Start of DATA IN THIS EXERCISE
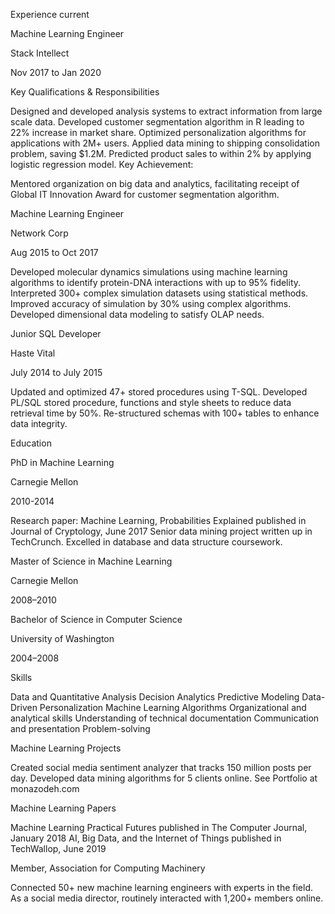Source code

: Experience current

 

Machine Learning Engineer

Stack Intellect

Nov 2017 to Jan 2020

Key Qualifications & Responsibilities

Designed and developed analysis systems to extract information from large scale data.
Developed customer segmentation algorithm in R leading to 22% increase in market share.
Optimized personalization algorithms for applications with 2M+ users.
Applied data mining to shipping consolidation problem, saving $1.2M.
Predicted product sales to within 2% by applying logistic regression model.
Key Achievement:

Mentored organization on big data and analytics, facilitating receipt of Global IT Innovation Award for customer segmentation algorithm.
 

Machine Learning Engineer

Network Corp

Aug 2015 to Oct 2017

Developed molecular dynamics simulations using machine learning algorithms to identify protein-DNA interactions with up to 95% fidelity.
Interpreted 300+ complex simulation datasets using statistical methods.
Improved accuracy of simulation by 30% using complex algorithms.
Developed dimensional data modeling to satisfy OLAP needs.
 

Junior SQL Developer

Haste Vital

July 2014 to July 2015

Updated and optimized 47+ stored procedures using T-SQL.
Developed PL/SQL stored procedure, functions and style sheets to reduce data retrieval time by 50%.
Re-structured schemas with 100+ tables to enhance data integrity.
 

Education

 

PhD in Machine Learning

Carnegie Mellon

2010-2014

Research paper: Machine Learning, Probabilities Explained published in Journal of Cryptology, June 2017
Senior data mining project written up in TechCrunch.
Excelled in database and data structure coursework.
 

Master of Science in Machine Learning

Carnegie Mellon

2008–2010

 

Bachelor of Science in Computer Science

University of Washington

2004–2008

 

Skills

 

Data and Quantitative Analysis
Decision Analytics
Predictive Modeling
Data-Driven Personalization
Machine Learning Algorithms
Organizational and analytical skills
Understanding of technical documentation
Communication and presentation
Problem-solving
 

Machine Learning Projects

 

Created social media sentiment analyzer that tracks 150 million posts per day.
Developed data mining algorithms for 5 clients online.
See Portfolio at monazodeh.com
 

Machine Learning Papers

 

Machine Learning Practical Futures published in The Computer Journal, January 2018
AI, Big Data, and the Internet of Things published in TechWallop, June 2019
 

Member, Association for Computing Machinery

 

Connected 50+ new machine learning engineers with experts in the field.
As a social media director, routinely interacted with 1,200+ members online.
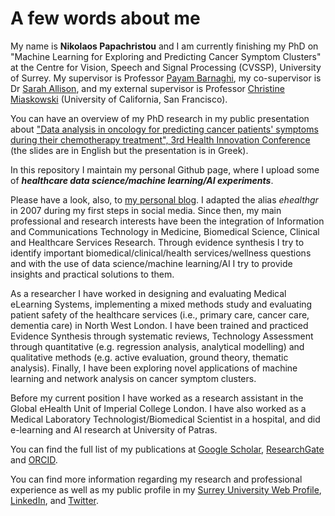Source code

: # A few words about me

My name is **Nikolaos Papachristou** and I am currently finishing my PhD on "Machine Learning for Exploring and Predicting Cancer Symptom Clusters" at the Centre for Vision, Speech and Signal Processing (CVSSP), University of Surrey. My supervisor is Professor [Payam Barnaghi](http://personal.ee.surrey.ac.uk/Personal/P.Barnaghi/), my co-supervisor is Dr [Sarah Allison](https://www.surrey.ac.uk/nutrition/People/154416/), and my external supervisor is Professor [Christine Miaskowski](https://profiles.ucsf.edu/christine.miaskowski) (University of California, San Francisco). 

You can have an overview of my PhD research in my public presentation about ["Data analysis in oncology for predicting cancer patients' symptoms during their chemotherapy treatment", 3rd Health Innovation Conference](https://www.youtube.com/watch?v=2hMLdn9D2Hc) (the slides are in English but the presentation is in Greek).

In this repository I maintain my personal Github page, where I upload some of **_healthcare data science/machine learning/AI experiments_**. 

Please have a look, also, to [my personal blog](https://ehealthgr.github.io/). I adapted the alias _ehealthgr_ in 2007 during my first steps in social media. Since then, my main professional and research interests have been the integration of Information and Communications Technology in Medicine, Biomedical Science, Clinical and Healthcare Services Research. Through evidence synthesis I try to identify important biomedical/clinical/health services/wellness questions and with the use of data science/machine learning/AI I try to provide insights and practical solutions to them.

As a researcher I have worked in designing and evaluating Medical eLearning Systems, implementing a mixed methods study and evaluating patient safety of the healthcare services (i.e., primary care, cancer care, dementia care) in North West London. I have been trained and practiced Evidence Synthesis through systematic reviews, Technology Assessment through quantitative (e.g. regression analysis, analytical modelling) and qualitative methods (e.g. active evaluation, ground theory, thematic analysis). Finally, I have been exploring novel applications of machine learning and network analysis on cancer symptom clusters. 

Before my current position I have worked as a research assistant in the Global eHealth Unit of Imperial College London. I have also worked as a Medical Laboratory Technologist/Biomedical Scientist in a hospital, and did e-learning and AI research at University of Patras.

You can find the full list of my publications at [Google Scholar](https://scholar.google.co.uk/citations?user=hjlvCIQAAAAJ&hl=en), [ResearchGate](https://www.researchgate.net/profile/Nikolaos_Papachristou) and [ORCID](https://orcid.org/0000-0002-9741-6437). 

You can find more information regarding my research and professional experience as well as my public profile in my [Surrey University Web Profile](https://www.surrey.ac.uk/people/nikolaos-papachristou), [LinkedIn](https://www.linkedin.com/in/nikolaospapachristou/), and [Twitter](https://twitter.com/ehealthgr). 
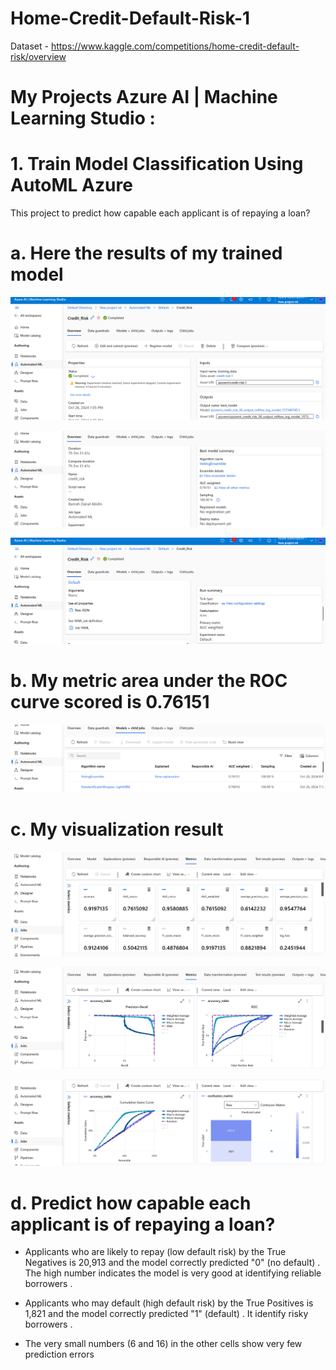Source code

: # Home-Credit-Default-Risk-1


Dataset - https://www.kaggle.com/competitions/home-credit-default-risk/overview


# My Projects Azure AI | Machine Learning Studio :


# 1. Train Model Classification Using AutoML Azure 

This project to predict how capable each applicant is of repaying a loan?


# a. Here the results of my trained model


![photo](https://github.com/barirahzainalabidin/Home-Credit-Default-Risk-1/blob/main/Screenshot%202024-10-26%2021.00.40.png)


![photo](https://github.com/barirahzainalabidin/Home-Credit-Default-Risk-1/blob/main/Screenshot%202024-10-26%2021.01.10.png)


![photo](https://github.com/barirahzainalabidin/Home-Credit-Default-Risk-1/blob/main/Screenshot%202024-10-26%2021.01.28.png)



# b. My metric  area under the ROC curve scored is 0.76151


![photo](https://github.com/barirahzainalabidin/Home-Credit-Default-Risk-1/blob/main/Screenshot%202024-10-26%2021.04.18.png)


# c. My visualization result 


![photo](https://github.com/barirahzainalabidin/Home-Credit-Default-Risk-1/blob/main/Screenshot%202024-10-26%2021.05.43.png)


![photo](https://github.com/barirahzainalabidin/Home-Credit-Default-Risk-1/blob/main/Screenshot%202024-10-26%2021.06.09.png)


![photo](https://github.com/barirahzainalabidin/Home-Credit-Default-Risk-1/blob/main/Screenshot%202024-10-26%2021.06.25.png)



# d. Predict how capable each applicant is of repaying a loan?


- Applicants who are likely to repay (low default risk) by the True Negatives is 20,913 and the model correctly predicted "0" (no default) . The high number indicates the model is very good at identifying reliable borrowers . 

- Applicants who may default (high default risk) by the True Positives is 1,821 and the model correctly predicted "1" (default) . It identify risky borrowers . 

- The very small numbers (6 and 16) in the other cells show very few prediction errors


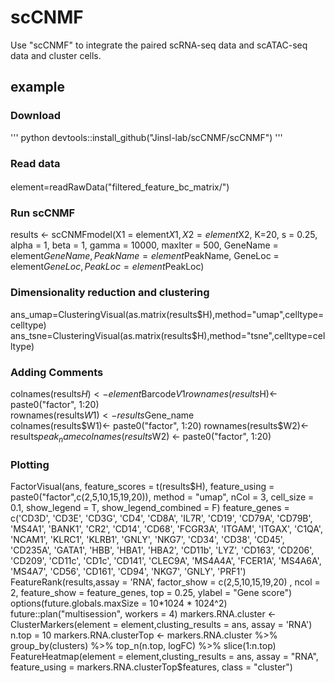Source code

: # scCNMF
Use "scCNMF" to integrate the paired scRNA-seq data and scATAC-seq data and cluster cells.

## example

### Download
''' python
devtools::install_github("Jinsl-lab/scCNMF/scCNMF")
'''
### Read data
#### 
element=readRawData("filtered_feature_bc_matrix/")
### Run scCNMF
results <- scCNMFmodel(X1 = element$X1, X2 = element$X2, K=20, s = 0.25, alpha = 1, beta = 1, gamma = 10000, maxIter = 500,
                 GeneName = element$GeneName, PeakName = element$PeakName, GeneLoc = element$GeneLoc, PeakLoc = element$PeakLoc)
### Dimensionality reduction and clustering
ans_umap=ClusteringVisual(as.matrix(results$H),method="umap",celltype=celltype)   
ans_tsne=ClusteringVisual(as.matrix(results$H),method="tsne",celltype=celltype)
### Adding Comments
colnames(results$H)<-element$Barcode$V1  
rownames(results$H)<- paste0("factor", 1:20)  
rownames(results$W1)<-results$Gene_name  
colnames(results$W1)<- paste0("factor", 1:20)  
rownames(results$W2)<-results$peak_name  
colnames(results$W2) <- paste0("factor", 1:20)  
### Plotting
FactorVisual(ans, feature_scores = t(results$H), feature_using = paste0("factor",c(2,5,10,15,19,20)),  
                     method = "umap", nCol = 3, cell_size = 0.1, show_legend = T, show_legend_combined = F)  
feature_genes = c('CD3D', 'CD3E', 'CD3G', 'CD4', 'CD8A', 'IL7R', 'CD19', 'CD79A', 
                  'CD79B', 'MS4A1', 'BANK1', 'CR2', 'CD14', 'CD68', 'FCGR3A', 'ITGAM', 
                  'ITGAX', 'C1QA', 'NCAM1', 'KLRC1', 'KLRB1', 'GNLY', 'NKG7', 'CD34', 
                  'CD38', 'CD45', 'CD235A', 'GATA1', 'HBB', 'HBA1', 'HBA2', 'CD11b', 
                  'LYZ', 'CD163', 'CD206', 'CD209', 'CD11c', 'CD1c', 'CD141', 'CLEC9A', 
                  'MS4A4A', 'FCER1A', 'MS4A6A', 'MS4A7', 'CD56', 'CD161', 'CD94', 'NKG7', 
                  'GNLY', 'PRF1')   
FeatureRank(results,assay = 'RNA', factor_show = c(2,5,10,15,19,20) , ncol = 2, feature_show = feature_genes, top = 0.25, ylabel = "Gene score")  
options(future.globals.maxSize = 10*1024 * 1024^2)  
future::plan("multisession", workers = 4)  
markers.RNA.cluster <- ClusterMarkers(element = element,clusting_results = ans, assay = 'RNA')  
n.top = 10  
markers.RNA.clusterTop <- markers.RNA.cluster %>% group_by(clusters) %>% top_n(n.top, logFC) %>% slice(1:n.top)  
FeatureHeatmap(element = element,clusting_results = ans, assay = "RNA", feature_using = markers.RNA.clusterTop$features, class = "cluster")  
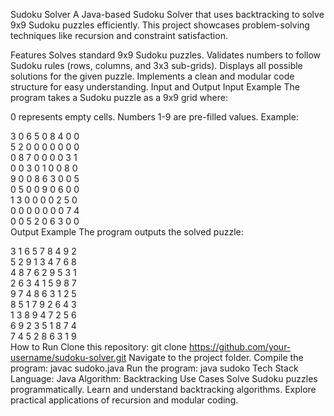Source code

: Sudoku Solver
A Java-based Sudoku Solver that uses backtracking to solve 9x9 Sudoku puzzles efficiently. This project showcases problem-solving techniques like recursion and constraint satisfaction.

Features
Solves standard 9x9 Sudoku puzzles.
Validates numbers to follow Sudoku rules (rows, columns, and 3x3 sub-grids).
Displays all possible solutions for the given puzzle.
Implements a clean and modular code structure for easy understanding.
Input and Output
Input Example
The program takes a Sudoku puzzle as a 9x9 grid where:

0 represents empty cells.
Numbers 1-9 are pre-filled values.
Example:

3 0 6 5 0 8 4 0 0  
5 2 0 0 0 0 0 0 0  
0 8 7 0 0 0 0 3 1  
0 0 3 0 1 0 0 8 0  
9 0 0 8 6 3 0 0 5  
0 5 0 0 9 0 6 0 0  
1 3 0 0 0 0 2 5 0  
0 0 0 0 0 0 0 7 4  
0 0 5 2 0 6 3 0 0  
Output Example
The program outputs the solved puzzle:

3 1 6 5 7 8 4 9 2  
5 2 9 1 3 4 7 6 8  
4 8 7 6 2 9 5 3 1  
2 6 3 4 1 5 9 8 7  
9 7 4 8 6 3 1 2 5  
8 5 1 7 9 2 6 4 3  
1 3 8 9 4 7 2 5 6  
6 9 2 3 5 1 8 7 4  
7 4 5 2 8 6 3 1 9  
How to Run
Clone this repository:
git clone https://github.com/your-username/sudoku-solver.git
Navigate to the project folder.
Compile the program:
javac sudoko.java
Run the program:
java sudoko
Tech Stack
Language: Java
Algorithm: Backtracking
Use Cases
Solve Sudoku puzzles programmatically.
Learn and understand backtracking algorithms.
Explore practical applications of recursion and modular coding.
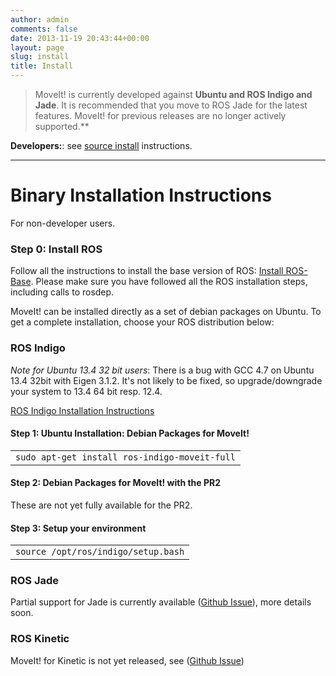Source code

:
 ```yaml
---
author: admin
comments: false
date: 2013-11-19 20:43:44+00:00
layout: page
slug: install
title: Install
---
```


> MoveIt! is currently developed against **Ubuntu and ROS Indigo and Jade**. It is recommended that you move to ROS Jade for the latest features. MoveIt! for previous releases are no longer actively supported.**


**Developers:**: see [source install](source_install.html) instructions.

* * *

# Binary Installation Instructions

For non-developer users.

### Step 0: Install ROS

Follow all the instructions to install the base version of ROS: [Install ROS-Base](http://wiki.ros.org/indigo/Installation/Ubuntu). Please make sure you have followed all the ROS installation steps, including calls to rosdep.

MoveIt! can be installed directly as a set of debian packages on Ubuntu. To get a complete installation, choose your ROS distribution below:

### **ROS Indigo**

_Note for Ubuntu 13.4 32 bit users_: There is a bug with GCC 4.7 on Ubuntu 13.4 32bit with Eigen 3.1.2. It's not likely to be fixed, so upgrade/downgrade your system to 13.4 64 bit resp. 12.4.

<div class="accordion" id="accordion3">
  <div class="accordion-group">
    <div class="accordion-heading">
      <a class="accordion-toggle" data-toggle="collapse" data-parent="#accordion3" href="#collapseTwo">
        ROS Indigo Installation Instructions
      </a>
    </div>
    <div id="collapseTwo" class="accordion-body collapse">
      <div class="accordion-inner">
        <div class="toggle_content" style="display: block;"><p></p>
          <h4>Step 1: Ubuntu Installation: Debian Packages for MoveIt!</h4>
          <div><div id="highlighter_390226" class="syntaxhighlighter nogutter  bash"><table border="0" cellpadding="0" cellspacing="0"><tbody><tr><td class="code"><div class="container"><div class="line number1 index0 alt2 highlighted"><code class="bash functions">sudo apt-get install ros-indigo-moveit-full</code></div></div></td></tr></tbody></table></div></div>
          <h4>Step 2: Debian Packages for MoveIt! with the PR2</h4>
          <p>These are not yet fully available for the PR2.</p>
          <h4>Step 3: Setup your environment</h4>
          <div><div id="highlighter_784502" class="syntaxhighlighter nogutter  bash"><table border="0" cellpadding="0" cellspacing="0"><tbody><tr><td class="code"><div class="container"><div class="line number1 index0 alt2 highlighted"><code class="bash functions">source /opt/ros/indigo/setup.bash</code></div></div></td></tr></tbody></table></div></div>
          <p></p>
       </div>
      </div>
    </div>
  </div>
</div>

### **ROS Jade**

Partial support for Jade is currently available ([Github Issue](https://github.com/ros-planning/moveit_ros/issues/689)), more details soon.

### **ROS Kinetic**

MoveIt! for Kinetic is not yet released, see ([Github Issue](https://github.com/ros-planning/moveit/issues/18))
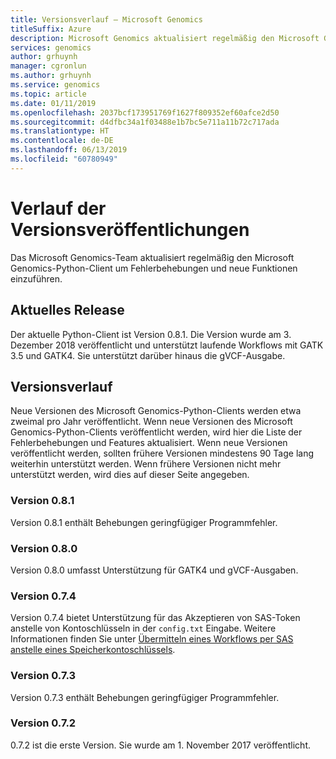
 ```yaml
---
title: Versionsverlauf – Microsoft Genomics
titleSuffix: Azure
description: Microsoft Genomics aktualisiert regelmäßig den Microsoft Genomics-Python-Client, um Fehlerbehebungen und neue Funktionen einzuführen.
services: genomics
author: grhuynh
manager: cgronlun
ms.author: grhuynh
ms.service: genomics
ms.topic: article
ms.date: 01/11/2019
ms.openlocfilehash: 2037bcf173951769f1627f809352ef60afce2d50
ms.sourcegitcommit: d4dfbc34a1f03488e1b7bc5e711a11b72c717ada
ms.translationtype: HT
ms.contentlocale: de-DE
ms.lasthandoff: 06/13/2019
ms.locfileid: "60780949"
---
```

# <a name="version-release-history"></a>Verlauf der Versionsveröffentlichungen
Das Microsoft Genomics-Team aktualisiert regelmäßig den Microsoft Genomics-Python-Client um Fehlerbehebungen und neue Funktionen einzuführen. 

## <a name="latest-release"></a>Aktuelles Release
Der aktuelle Python-Client ist Version 0.8.1. Die Version wurde am 3. Dezember 2018 veröffentlicht und unterstützt laufende Workflows mit GATK 3.5 und GATK4. Sie unterstützt darüber hinaus die gVCF-Ausgabe.


## <a name="release-history"></a>Versionsverlauf 
Neue Versionen des Microsoft Genomics-Python-Clients werden etwa zweimal pro Jahr veröffentlicht. Wenn neue Versionen des Microsoft Genomics-Python-Clients veröffentlicht werden, wird hier die Liste der Fehlerbehebungen und Features aktualisiert. Wenn neue Versionen veröffentlicht werden, sollten frühere Versionen mindestens 90 Tage lang weiterhin unterstützt werden. Wenn frühere Versionen nicht mehr unterstützt werden, wird dies auf dieser Seite angegeben. 

### <a name="version-081"></a>Version 0.8.1
Version 0.8.1 enthält Behebungen geringfügiger Programmfehler.  

### <a name="version-080"></a>Version 0.8.0
Version 0.8.0 umfasst Unterstützung für GATK4 und gVCF-Ausgaben.  

### <a name="version-074"></a>Version 0.7.4
Version 0.7.4 bietet Unterstützung für das Akzeptieren von SAS-Token anstelle von Kontoschlüsseln in der `config.txt` Eingabe. Weitere Informationen finden Sie unter [Übermitteln eines Workflows per SAS anstelle eines Speicherkontoschlüssels](quickstart-input-sas.md). 

### <a name="version-073"></a>Version 0.7.3
Version 0.7.3 enthält Behebungen geringfügiger Programmfehler.

### <a name="version-072"></a>Version 0.7.2
0\.7.2 ist die erste Version. Sie wurde am 1. November 2017 veröffentlicht.
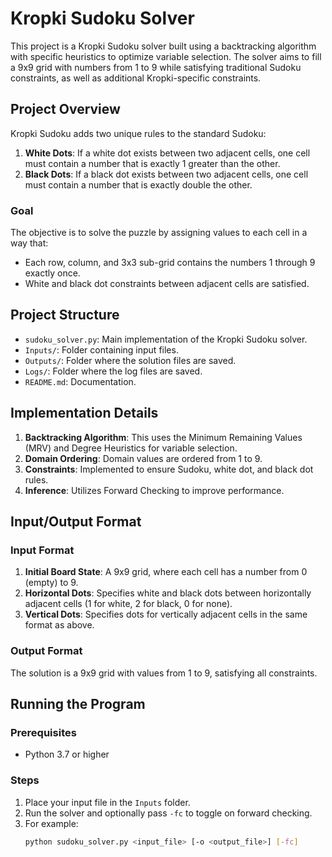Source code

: # Kropki Sudoku Solver

This project is a Kropki Sudoku solver built using a backtracking algorithm with specific heuristics to optimize variable selection. The solver aims to fill a 9x9 grid with numbers from 1 to 9 while satisfying traditional Sudoku constraints, as well as additional Kropki-specific constraints.

## Project Overview

Kropki Sudoku adds two unique rules to the standard Sudoku:
1. **White Dots**: If a white dot exists between two adjacent cells, one cell must contain a number that is exactly 1 greater than the other.
2. **Black Dots**: If a black dot exists between two adjacent cells, one cell must contain a number that is exactly double the other.

### Goal
The objective is to solve the puzzle by assigning values to each cell in a way that:
- Each row, column, and 3x3 sub-grid contains the numbers 1 through 9 exactly once.
- White and black dot constraints between adjacent cells are satisfied.

## Project Structure

- `sudoku_solver.py`: Main implementation of the Kropki Sudoku solver.
- `Inputs/`: Folder containing input files.
- `Outputs/`: Folder where the solution files are saved.
- `Logs/`: Folder where the log files are saved.
- `README.md`: Documentation.

## Implementation Details

1. **Backtracking Algorithm**: This uses the Minimum Remaining Values (MRV) and Degree Heuristics for variable selection.
2. **Domain Ordering**: Domain values are ordered from 1 to 9.
3. **Constraints**: Implemented to ensure Sudoku, white dot, and black dot rules.
4. **Inference**: Utilizes Forward Checking to improve performance.

## Input/Output Format

### Input Format
1. **Initial Board State**: A 9x9 grid, where each cell has a number from 0 (empty) to 9.
2. **Horizontal Dots**: Specifies white and black dots between horizontally adjacent cells (1 for white, 2 for black, 0 for none).
3. **Vertical Dots**: Specifies dots for vertically adjacent cells in the same format as above.

### Output Format
The solution is a 9x9 grid with values from 1 to 9, satisfying all constraints.

## Running the Program

### Prerequisites
- Python 3.7 or higher

### Steps
1. Place your input file in the `Inputs` folder.
2. Run the solver and optionally pass `-fc` to toggle on forward checking.
3. For example:
   ```bash
   python sudoku_solver.py <input_file> [-o <output_file>] [-fc]
   ```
End of DATA IN THIS EXERCISE
EXERCISE GOAL » From the records above, give again only the part that opens with the line containing "Created social media" and closes with the line containing "words about me". Keep both ends but drop the pictures.

SOLUTION TO THE EXERCISE »
Created social media sentiment analyzer that tracks 150 million posts per day.
Developed data mining algorithms for 5 clients online.
See Portfolio at monazodeh.com
 

Machine Learning Papers

 

Machine Learning Practical Futures published in The Computer Journal, January 2018
AI, Big Data, and the Internet of Things published in TechWallop, June 2019
 

Member, Association for Computing Machinery

 

Connected 50+ new machine learning engineers with experts in the field.
As a social media director, routinely interacted with 1,200+ members online.
Source code

: # A few words about me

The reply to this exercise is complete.